The granophyre is deep red in colour and has a drusy texture with large feldspars enclosing crystals of milky quartz. A variety of dykes with a North-South trend cut both the intrusions and the country rock, and range in composition from basic dolerite to quartz-porphyry and riebeckite-aegirine.

Shetland knives. Image courtesy of Noel Fojut                                                  


Beorgs of Uyea

Felsite Dykes and Neolithic Axe Factory (HU 327 901)

The suite of dykes that include the axe factory are of green/blue felsite, some of which are spectacularly flow banded. Flow banding is due to the parallel arrangement of tabular crystals by the movement of magma into a fissure, in this case joints within the cooling granophyre.

The main ‘axe factory’ site is a trench, approximately 1m deep, which has been dug down against the west side of a felsite outcrop to form one wall of a gallery. The other side and end walls are of a rough dry-stone construction and were overlain by a roof of lintels composed of granite and felsite, some of which are still in situ.

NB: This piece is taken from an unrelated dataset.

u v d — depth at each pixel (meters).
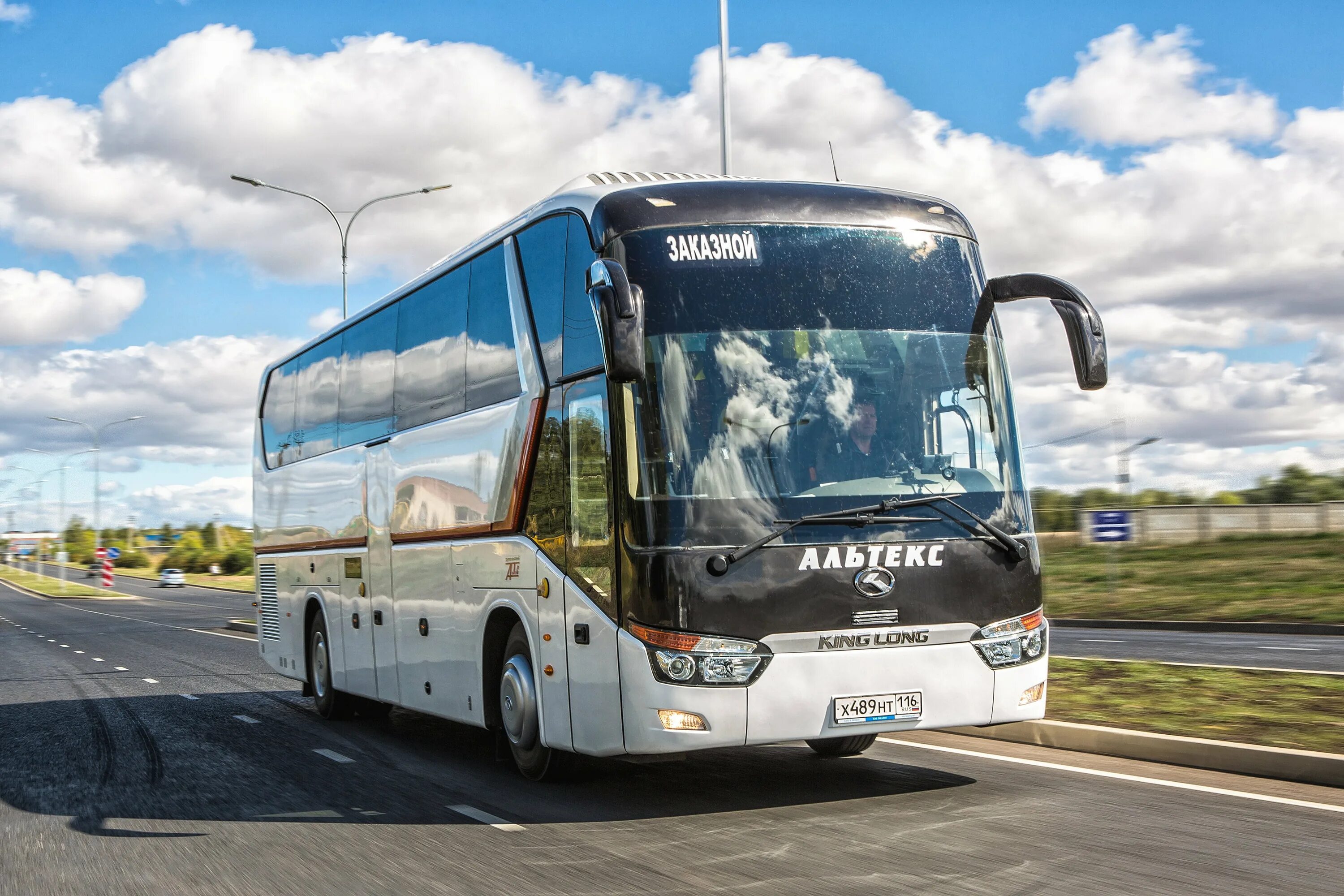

This gallery was discovered in 1942 and was excavated in 1949. The felsite wall was found to have been quarried and undercut and the gallery floor buried in waste material from the manufacture of stone tools along with some of the workmen’s tools. It was also noted then that the surrounding hillside was covered in more broken rock than could be expected from natural erosion. More recently other, less elaborate, working platforms have been identified on the surrounding hillside, these are associated with felsite outcrops and waste material from the roughing-out of tools as well as semi-finished roughed-out tools.

It is believed that the roughed-out tools were removed from site for finishing. The end result of this Neolithic industrial enterprise was the production of highly polished stone knives, axes, adzes and maces; beautiful examples of these are on display in the Shetland Museum in Lerwick. Because of the lack of wear on these highly decorative examples it is supposed that they were manufactured for ceremonial rather than every-day use.

This spherulic and banded felsite is unique to this part of Shetland making the source of these tools readily identifiable.